30.10.2017

Eine weitere Rezension

http://www.babyblaue-seiten.de/album_16906.html

Die Webseite "Babyblaue Prog-Reviews" schreibt:

Jens Lueck hat seit sich schon in frühen Jahren für die Musik begeistert. Daraus erwuchs später die Begeisterung für das Schlagzeugspiel und die Aufgaben des Toningenieurs. Lueck hat inzwischen als Produzent, Aufnahmeleiter und Mitkomponist unter anderem für Sylvan, Rainbow Serpent, Eloy, Syrinx Call und Rain for a Day gearbeitet.

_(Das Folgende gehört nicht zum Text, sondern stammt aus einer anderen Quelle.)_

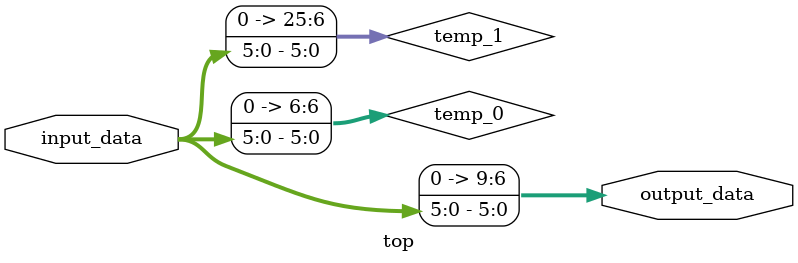
<source format=sv>
module top (
    input [5:0] input_data,
    output [9:0] output_data
);

    logic [6:0] temp_0;
    logic [25:0] temp_1;
    logic [30:0] temp_2;
    logic [9:0] temp_3;
    logic [5:0] temp_4;
    logic [4:0] temp_5;
    logic [1:0] temp_6;
    logic [25:0] temp_7;
    logic [18:0] temp_8;

    assign temp_0 = input_data;
    assign temp_1 = $unsigned(input_data);
    assign temp_2 = ((input_data & temp_0) + input_data);
    assign temp_3 = (10'd574 | temp_1);
    logic [31:0] expr_731163;
    assign expr_731163 = ($signed(temp_1) + temp_2);
    assign temp_4 = expr_731163[5:0];
    assign temp_5 = input_data[5:5] ? ((input_data[5:1] >= temp_0) < temp_1[25:2]) : ($signed((((temp_1 != temp_1) + temp_4) & temp_3)) < input_data[4:0]);
    assign temp_6 = ($signed(($signed(temp_4) == temp_5)) * temp_5);
    assign temp_7 = ($unsigned(((input_data + temp_4) - temp_3)) + temp_1[9:0]);
    assign temp_8 = (temp_7 + temp_1);

    assign output_data = temp_1;

endmodule
</source>
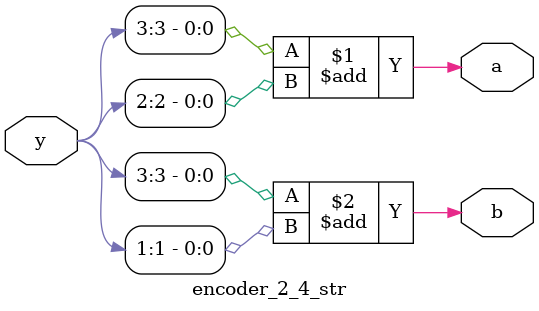
<source format=v>
module encoder_2_4_str(y,a,b);
input [3:0]y;
output a,b;
assign a = y[3]+y[2];
assign b = y[3]+y[1];
endmodule

</source>
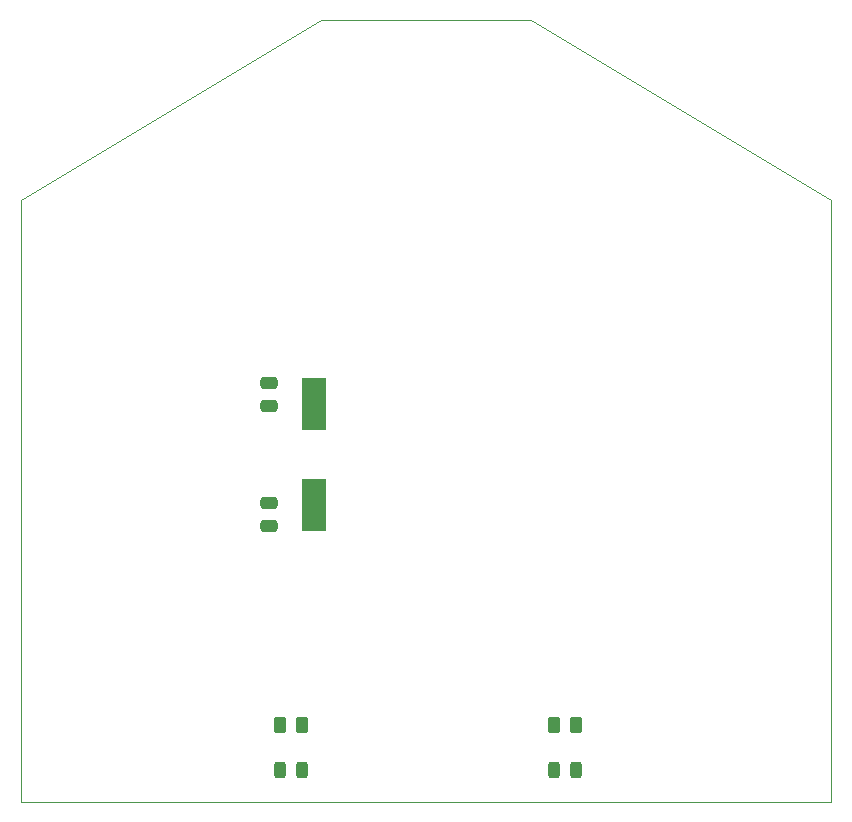
<source format=gbr>
%TF.GenerationSoftware,KiCad,Pcbnew,(6.0.4)*%
%TF.CreationDate,2022-06-08T19:20:38+01:00*%
%TF.ProjectId,Eiffel - Rev B,45696666-656c-4202-9d20-52657620422e,rev?*%
%TF.SameCoordinates,Original*%
%TF.FileFunction,Paste,Top*%
%TF.FilePolarity,Positive*%
%FSLAX46Y46*%
G04 Gerber Fmt 4.6, Leading zero omitted, Abs format (unit mm)*
G04 Created by KiCad (PCBNEW (6.0.4)) date 2022-06-08 19:20:38*
%MOMM*%
%LPD*%
G01*
G04 APERTURE LIST*
G04 Aperture macros list*
%AMRoundRect*
0 Rectangle with rounded corners*
0 $1 Rounding radius*
0 $2 $3 $4 $5 $6 $7 $8 $9 X,Y pos of 4 corners*
0 Add a 4 corners polygon primitive as box body*
4,1,4,$2,$3,$4,$5,$6,$7,$8,$9,$2,$3,0*
0 Add four circle primitives for the rounded corners*
1,1,$1+$1,$2,$3*
1,1,$1+$1,$4,$5*
1,1,$1+$1,$6,$7*
1,1,$1+$1,$8,$9*
0 Add four rect primitives between the rounded corners*
20,1,$1+$1,$2,$3,$4,$5,0*
20,1,$1+$1,$4,$5,$6,$7,0*
20,1,$1+$1,$6,$7,$8,$9,0*
20,1,$1+$1,$8,$9,$2,$3,0*%
G04 Aperture macros list end*
%TA.AperFunction,Profile*%
%ADD10C,0.100000*%
%TD*%
%ADD11RoundRect,0.250000X0.475000X-0.250000X0.475000X0.250000X-0.475000X0.250000X-0.475000X-0.250000X0*%
%ADD12RoundRect,0.250000X-0.262500X-0.450000X0.262500X-0.450000X0.262500X0.450000X-0.262500X0.450000X0*%
%ADD13R,2.000000X4.500000*%
%ADD14RoundRect,0.243750X-0.243750X-0.456250X0.243750X-0.456250X0.243750X0.456250X-0.243750X0.456250X0*%
G04 APERTURE END LIST*
D10*
X71120000Y-85090000D02*
X96520000Y-69850000D01*
X139700000Y-136070000D02*
X139700000Y-85090000D01*
X71120000Y-85090000D02*
X71120000Y-136070000D01*
X71120000Y-136070000D02*
X138430000Y-136070000D01*
X114300000Y-69850000D02*
X139700000Y-85090000D01*
X138430000Y-136070000D02*
X139700000Y-136070000D01*
X96520000Y-69850000D02*
X114300000Y-69850000D01*
D11*
%TO.C,C1*%
X92110000Y-112710000D03*
X92110000Y-110810000D03*
%TD*%
D12*
%TO.C,R2*%
X116260000Y-129540000D03*
X118085000Y-129540000D03*
%TD*%
D13*
%TO.C,Y1*%
X95920000Y-110930000D03*
X95920000Y-102430000D03*
%TD*%
D14*
%TO.C,D1*%
X93042500Y-133350000D03*
X94917500Y-133350000D03*
%TD*%
%TO.C,D2*%
X116235000Y-133350000D03*
X118110000Y-133350000D03*
%TD*%
D12*
%TO.C,R1*%
X93067500Y-129540000D03*
X94892500Y-129540000D03*
%TD*%
D11*
%TO.C,C2*%
X92110000Y-102550000D03*
X92110000Y-100650000D03*
%TD*%
M02*

</source>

Lueck hat schon lange den Wunsch umsetzen wollen, ein durch Art- und Prog-Rock beeinflusstes Album aufzunehmen. Da er sich die langsam entwickelnden Kompositionen bevorzugt, war ein ausgewachsenes Konzeptwerk naheliegend. Das erste Stück, das er für das vorliegende Album geschrieben hat („The Virus“), war direkt durch Porcupine Tree aus der Zeit von „Fear of a Blank Planet“ inspiriert.

In der dystopischen Konzeptgeschichte von „Splinter in the eye“ spiegelt sich die Vorliebe des Künstlers für die bizarren Szenarios wider. In diesem Fall wird die Geschichte einer unglücklichen Person in einem wissenschaftlichen (?) Labor erzählt und besungen, die dort ihre gesamte Kindheit und Teenagerzeit als ein Versuchsobjekt verbringt. In den ersten elf Lebensjahren wird sie – von der Welt vollkommen isoliert – ausschließlich von den Robotern bedient. Danach sollte sie bis zur Volljährigkeit der Medienwelt ausgesetzt und danach in die reale Welt entlassen werden. Leider (?) durchkreuzte der draußen ausgebrochene biologische Krieg diese Pläne, als das bedauernswerte Mädchen sechzehn war. In der Welt da draußen war es in der Zwischenzeit nämlich zu der Zuspitzung der Probleme gekommen, wie die religiös motivierten Konflikte, die Umweltverschmutzung und die sozialen Ungerechtigkeiten. Mit dieser Geschichte sollten wohl auch die dringenden Probleme unserer Zeit, wie die Kriege, die Isolation und die mediale Reizüberflutung angesprochen werden.

Zu den Aufnahmen von „Splinter in the Eye“ hat Jens Lueck einige Musikerkollegen und Kolleginnen eingeladen. Darunter sind drei Gitarristen (einer davon, Jan Petersen, hat mal bei Sylvan gespielt), eine Cellistin, ein Flötist und eine Geigerin. Die Sängerin Isgaard – im „echten“ Leben die Partnerin von Lueck – ist in vier Stücken zu hören. Der Projektchef zeichnet in erster Linie für das Schlagzeug und den zugleich angenehmen wie unauffälligen Gesang verantwortlich. Nur in der traurigen Ballade „I see you“ kann die Dramatik in der Gesangstimme schwer geleugnet werden. Damit erinnert mich die Stimmung an „The Wall“, noch ein Konzeptwerk über die Isolation.

Die Verbindung der verstörenden Konzeptgeschichte und der sich langsam steigernden Musik verlangt einem einiges an Geduld ab. Im meinem Fall hat sich diese aber gelohnt. Nach einigen Durchgängen begann ich die leicht versteckten Qualitäten des Albums wahrzunehmen. Hat man die Geschichte erst einmal verinnerlicht, könnte man dem überwiegend sehr bedächtig wirkendem Album auch eine leicht unheimliche Stimmung zuschreiben.

Die Musik empfinde ich als eine sanfte und melodische, sorgsam und durchdacht arrangierte Mischung aus Retro- und Neoprog, die nur selten auf rockigere Akzente zurückgreift. Umso überraschender wirken dann die harten Gitarrenriffs von „The Virus“, die nach acht sanften Stücken plötzlich um die Ecke kommen. (Das war wahrscheinlich mit der sich lange entwickelnden Konzeptgeschichte gemeint. In den ersten drei Minuten des Albums wird der Hörer zudem von dem fiktiven Dr. Barnaby zunächst einmal in die Geschichte eingeführt). Auch das auf „The Virus“ folgende Titelstück bietet die reizvollen Kontraste zwischen rockigen Gitarrenriffs und den atmosphärischen Passagen.

„Splinter in the Eye“ wird wahrscheinlich den toleranten und offenen Sympathisanten von Pink Floyd, Porcupine Tree, Sylvan, Genesis und Marillion (um mit nur wenigen Beispielen eine Richtung anzudeuten) zusagen.